Then change channels to KLZR-FM in Weirdcliffe, where my man Hal Walter — who seems to be Mister Multimedia these days — chats with Gary Taylor about the joys of running and other things.

Hal is enjoying a bit of snow himself up to Weirdcliffe rather than running his ass off at the Desert Donkey Dash in Tombstone, Ariz., where the forecast is for a high in the 70s. If he has any regrets about this as he feeds the woodstove he is keeping them to himself.

Stems, but no seeds

This “Shop Talk” cartoon appears in the April 2021 edition of Bicycle Retailer and Industry News, available in fine shop bathrooms everywhere.

This cartoon from the most recent issue of Bicycle Retailer and Industry News seems to be eliciting a few chuckles, so I thought I’d let you civilians in on the gag.

There’s a bike boom going on, in case you hadn’t heard, and pretty much everything involved in the creation, distribution, and maintenance of our beloved two-wheelers is as scarce as Christian charity, thoughtful discourse, and mental health in the GOP.

The dope-dealer angle came to mind when it became clear that New Mexico would be green-lighting the sale of recreational weed, the only retail gig I have ever held. The Mud Stud and Dude have been pushing a legal high (bicycles) since 1992.

If I had it to do over again I’d be a little more subtle in the first panel, having the dealer say something like, “Psst, guys … want some good stuff?” But this sort of Monday-morning quarterbacking is fairly typical for me. I’m rarely satisfied with the way my stuff turns out.

Sanitized for your protection

The new descent.

I haven’t spent a lot of time on the Elena Gallegos trails lately. But somebody has been putting in the hours over there. And not on a bike, either.

Two rocky stretches have had the kinks ironed out of them, which is both good and bad.

The old climb out of the sand pit has been rendered impassable.

Good in that they’re much easier to ride on a cyclocross bike now. And bad in that they’re much easier to ride on a cyclocross bike now.

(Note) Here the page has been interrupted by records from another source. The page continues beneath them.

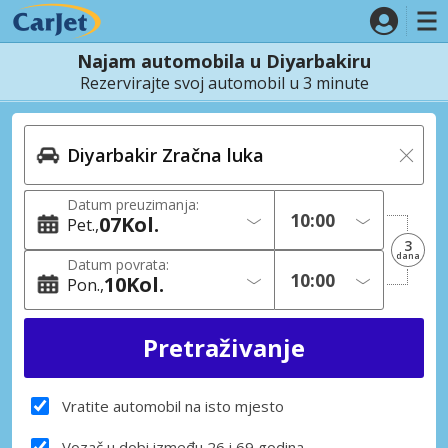
Najam automobila u Diyarbakiru
Rezervirajte svoj automobil u 3 minute
Datum preuzimanja:
07
Kol.
Pet.
3
dana
Datum povrata:
10
Kol.
Pon.
Vratite automobil na isto mjesto
Vozač u dobi između 26 i 69 godina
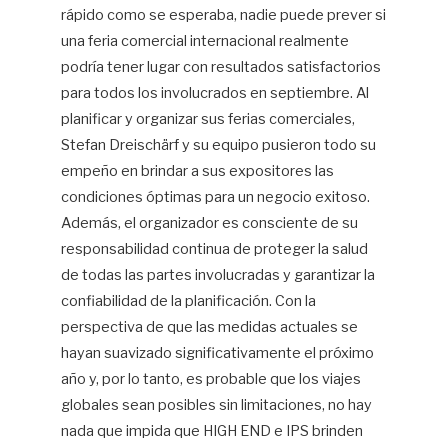
rápido como se esperaba, nadie puede prever si
una feria comercial internacional realmente
podría tener lugar con resultados satisfactorios
para todos los involucrados en septiembre. Al
planificar y organizar sus ferias comerciales,
Stefan Dreischärf y su equipo pusieron todo su
empeño en brindar a sus expositores las
condiciones óptimas para un negocio exitoso.
Además, el organizador es consciente de su
responsabilidad continua de proteger la salud
de todas las partes involucradas y garantizar la
confiabilidad de la planificación. Con la
perspectiva de que las medidas actuales se
hayan suavizado significativamente el próximo
año y, por lo tanto, es probable que los viajes
globales sean posibles sin limitaciones, no hay
nada que impida que HIGH END e IPS brinden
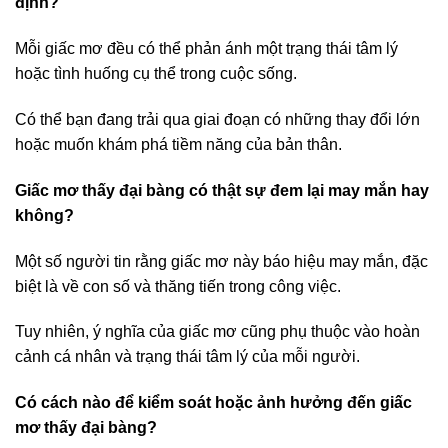
định?
Mỗi giấc mơ đều có thể phản ánh một trạng thái tâm lý
hoặc tình huống cụ thể trong cuộc sống.
Có thể bạn đang trải qua giai đoạn có những thay đổi lớn
hoặc muốn khám phá tiềm năng của bản thân.
Giấc mơ thấy đại bàng có thật sự đem lại may mắn hay
không?
Một số người tin rằng giấc mơ này báo hiệu may mắn, đặc
biệt là về con số và thăng tiến trong công việc.
Tuy nhiên, ý nghĩa của giấc mơ cũng phụ thuộc vào hoàn
cảnh cá nhân và trạng thái tâm lý của mỗi người.
Có cách nào để kiểm soát hoặc ảnh hưởng đến giấc
mơ thấy đại bàng?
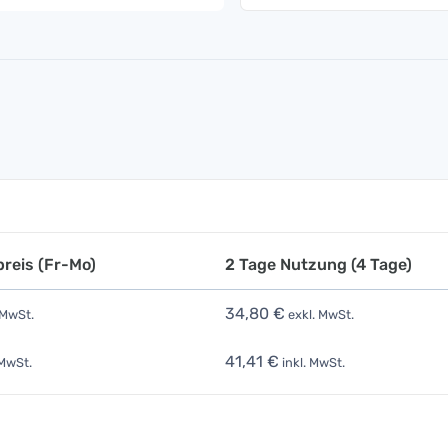
reis (Fr-Mo)
2 Tage Nutzung (4 Tage)
34,80 €
 MwSt.
exkl. MwSt.
41,41 €
 MwSt.
inkl. MwSt.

One I usually rode as a short descent. It was a real tooth-rattler, rocky and rutted, and I always took a good look around at the top because I didn’t want to meet anyone coming up when I was halfway down. It dumped into a sand pit and turned into a short, rocky climb with poor line of sight, so I usually hit the bell a time or two on the out of the pit.

The other I generally rode as a short climb after a longish rocky descent. It required some negotiation with medium-sized stones in tight corners, and I occasionally dabbed because it looked like it should have been easier than it was.

Well, they’re both easy now, which means people will be riding them faster, even me. No good deed goes unpunished.

Hustling the East

One disabled vet’s recollection of his tour in Afghanistan.

In his piece on the latest proposed withdrawal from Afghanistan, Charlie Pierce recalls a wounded veteran’s bitter assessment of his time in-country.

The disabled vet was Dr. John H. Watson, soon to be introduced to Sherlock Holmes, speaking in “A Study in Scarlet.” The tale was published in 1887.

The Holmes stories, which I first read in the 1960s, may have served as my introduction to warfare in Afghanistan. Later, there was Rudyard Kipling and his “epitaph drear.” The Soviet debacle I observed from a series of newspaper copy desks. Our own I read about courtesy of journalists like C.J. Chivers. A time or two I spoke with American vets about their own experiences.

Very little of what I read or heard inspired confidence in the ability of the American military-industrial complex to effect change — “Peace through superior firepower,” as the old joke goes — in a place where so many armies had had their asses handed to them. Nobody seemed to really want Afghanistan except the Afghans, and only a few of them wanted it badly enough to fight for it.

So here we are, nearly 20 years later, with 2,400 U.S. service members in their graves and $2 trillion pounded down various ratholes. And for what? Another epitaph drear.

Will we ever get the message that no matter how hard we sell it, “democracy” will never be America’s biggest export? When it hits the doorstep it often looks a lot more like vengeance.

God is said to have made us in His image. If so, He likewise has been compelled by circumstances to live with disappointment in His creations.

Dire portents of the End Times

I had a ton of Hawaiian-style shirts once, before I checked my privilege as a second-rate copy editor at a third-string newspaper.

Gosh. Another fashion option out the window.

I guess I’ll have to go back to my top hat and tails. Mahalo, pendejos.

Aren’t some of us just kind of stretching a bit to find things that piss us off? I mean, I was a Maoist, f’fucksake, and even we were less easily enraged.

We were also less nattily attired. But god damn it, nobody ever accused us of being “fashionable embodiments of the history of American colonization, imperialism and racism.” ¡Venceremos!